It’s early evening as I write this and getting a little dim in my office…so just now I leaned forward and with a small movement of my hand turned on the lamp on my desk. Lovely, clear light now floods this part of the room, strong enough to read by several feet away. Electricity—it’s a beautiful thing. Had this been 1810 rather than 2020, however, I would have had to do a great deal more to achieve this amount of light.
In England in the early 19th century, light came from fire. Period. That fire might flicker and bounce at the end of a candle—perhaps a tallow candle made from sheep or beef fat, which tended to smoke and sputter, could lend an odor of eau de barnyard to a room, and not give forth very much light.

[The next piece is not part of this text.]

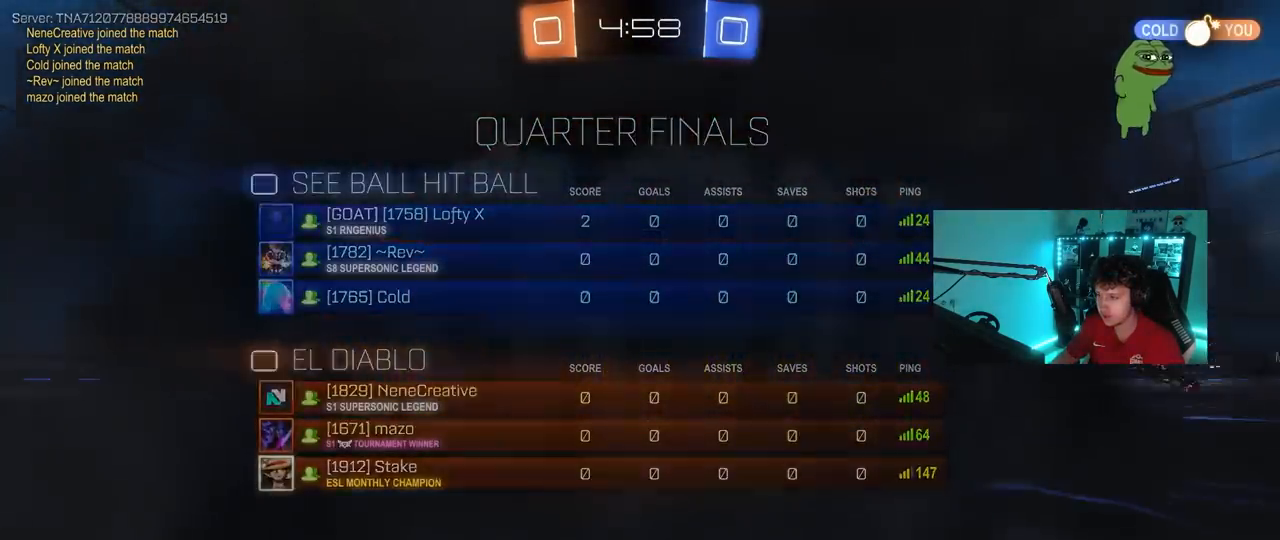
{"keys": [], "mouse": [], "mouse_move": "still", "events": [[167, "tab", "down"], [450, "tab", "up"]]}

Tallow candles required snuffing—that is, their wicks had to periodically be trimmed as the candles burned in order for the candle to burn properly—with snuffers, which looked like an odd pair of scissors.
Or it might shine from a more expensive beeswax candle and provide a much steadier, longer-lasting light that didn’t require snuffing and smelled much more pleasant than a sheepy tallow candle.
Candles might sit in holders on a table or desk, singly or in many-branched candelabras. Or they might be in sconces attached to the wall, perhaps with a plate of polished metal or a mirror to reflect and increase the light they gave. Or they might perch in a chandelier (from the French word for candle) and give light from above…but alas, also drip on people and objects below them.
However, candles were expensive and heavily taxed—one pence a pound for tallow candles, 3 ½ pence a pound for beeswax. So for the very poorest, their light might come from rushlights—basically a rush (a marsh plant) dipped in drippings or some other greasy substance—that could be made for free, but didn’t provide much illumination.
Or the fire that was giving you light might come from an oil lamp, in its most basic form consisting of a chamber to hold some type of oil and a wick that served to draw up the oil and burn…but by the 19th century had grown fairly sophisticated, with special holders to lengthen and shorten the wick and so provide more or less light. Plant oils like olive oil and palm oil might be used, but whale oil was probably the most popular oil for lighting—not only in houses, but in businesses, theaters, and on the streets, where lamplighters made their rounds every evening and morning to light and then extinguish streetlamps.